Political Accessibility: How helping one can level the playing field for all.

Katie Usalis | Aug 11, 2021



Curb cuts in sidewalks, Remote Working, Audiobooks: In the words of Professor Aimi Hamraie, “when disabled people enact politics, they also design and build new worlds” for us all. So it’s plainly essential that our political system becomes accessible to all as well.


From the attitudes of party gatekeepers to the absence of wheelchair ramps at polling stations, disabled people have to overcome significant obstacles to access their fundamental right of political engagement.


Historically, we have attempted to address these barriers by ‘fixing’ impairments through medical interventions and treatments. This places the ‘problem’ on the person, putting the burden of inclusion on the disabled individual. But, those barriers are structural, meaning that they result from our social norms and the systems that inform the way society works.


So, an impairment only becomes a disability when it runs into these structural barriers- things like negative attitudes and beliefs about disability, exclusionary policies or a lack of legislation that promote or protect the rights of disabled people, physically inaccessible spaces, and lack of accessible information (e.g., in Braille, sign language, large print).


As is the mantra of RepresentWomen, the only way to address systemic barriers like these is through structural solutions, not changing the individual. Disabled representation in policy-making decisions is critical, and we must change our systems to be accessible to all.

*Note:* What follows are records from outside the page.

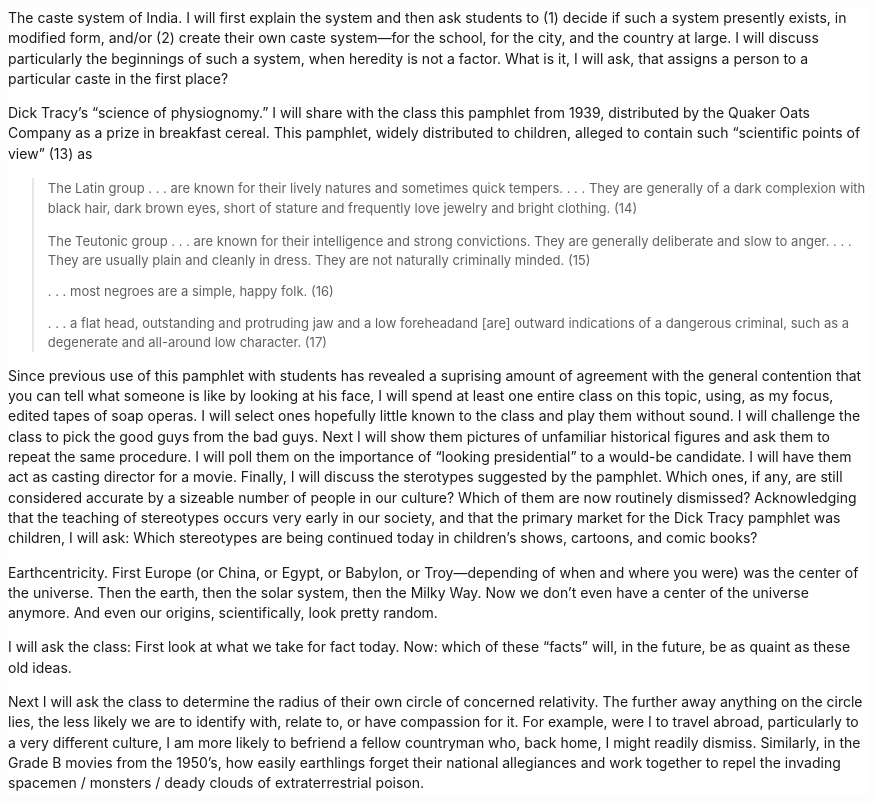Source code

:  </p>
 <p>
  The caste system of India. I will first explain the system and then ask students to (1) decide if such a system presently exists, in modified form, and/or (2) create their own caste system—for the school, for the city, and the country at large. I will discuss particularly the beginnings of such a system, when heredity is not a factor. What is it, I will ask, that assigns a person to a particular caste in the first place?
 </p>
 <p>
  Dick Tracy’s “science of physiognomy.” I will share with the class this pamphlet from 1939, distributed by the Quaker Oats Company as a prize in breakfast cereal. This pamphlet, widely distributed to children, alleged to contain such “scientific points of view” (13) as
 </p>
<blockquote>
  <font size="-1">
   The Latin group . . . are known for their lively natures and sometimes quick tempers. . . . They are generally of a dark complexion with black hair, dark brown eyes, short of stature and frequently love jewelry and bright clothing. (14)
   <p>
    The Teutonic group . . . are known for their intelligence and strong convictions. They are generally deliberate and slow to anger. . . . They are usually plain and cleanly in dress. They are not naturally criminally minded. (15)
   </p>
   <p>
    . . . most negroes are a simple, happy folk. (16)
   </p>
   <p>
    . . . a flat head, outstanding and protruding jaw and a low foreheadand [are] outward indications of a dangerous criminal, such as a degenerate and all-around low character. (17)
   </p>
</font>
 </blockquote>
 Since previous use of this pamphlet with students has revealed a suprising amount of agreement with the general contention that you can tell what someone is like by looking at his face, I will spend at least one entire class on this topic, using, as my focus, edited tapes of soap operas. I will select ones hopefully little known to the class and play them without sound. I will challenge the class to pick the good guys from the bad guys. Next I will show them pictures of unfamiliar historical figures and ask them to repeat the same procedure. I will poll them on the importance of “looking presidential” to a would-be candidate. I will have them act as casting director for a movie. Finally, I will discuss the sterotypes suggested by the pamphlet. Which ones, if any, are still considered accurate by a sizeable number of people in our culture? Which of them are now routinely dismissed? Acknowledging that the teaching of stereotypes occurs very early in our society, and that the primary market for the Dick Tracy pamphlet was children, I will ask: Which stereotypes are being continued today in children’s shows, cartoons, and comic books?
 <p>
  Earthcentricity. First Europe (or China, or Egypt, or Babylon, or Troy—depending of when and where you were) was the center of the universe. Then the earth, then the solar system, then the Milky Way. Now we don’t even have a center of the universe anymore. And even our origins, scientifically, look pretty random.
 </p>
 <p>
  I will ask the class: First look at what we take for fact today. Now: which of these “facts” will, in the future, be as quaint as these old ideas.
 </p>
 <p>
  Next I will ask the class to determine the radius of their own circle of concerned relativity. The further away anything on the circle lies, the less likely we are to identify with, relate to, or have compassion for it. For example, were I to travel abroad, particularly to a very different culture, I am more likely to befriend a fellow countryman who, back home, I might readily dismiss. Similarly, in the Grade B movies from the 1950’s, how easily earthlings forget their national allegiances and work together to repel the invading spacemen / monsters / deady clouds of extraterrestrial poison.
 </p>
 <p>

Unfortunately, despite one in four Americans having some form of disability, only 10% of sampled elected officials identify as disabled, with women making up an even smaller portion. RepresentWomen’s latest report sheds light on the unique barriers disabled women candidates face when running for political office. Such as disabled candidates needing to use personal funds to pay for reasonable accommodation and party meetings held in inaccessible buildings.


The report highlights that disabled women candidates, especially women of color and LGBTQ, face compounding layers of discrimination due to the intersectionality of race, gender, disability status, and sexual orientation, which pushes them even further from being the candidate that our systems were designed for.


However, we do not have to look far for solutions. Structural changes within political parties, like partnerships with Disabled Persons Organizations and recruitment quotas, are concerted efforts to make elections more accessible. Additionally, Sensitized poll workers, removing physical barriers from polling places, and adopting policies like the Fair Representation Act and the For the People Act, are natural systems changes. Ones that not only benefit disabled persons but are shown to level the playing field for all who are marginalized in our politics.


The voices, contributions, and perspectives of the Disability community matter; it’s past time we reform our systems for inclusion and accessibility.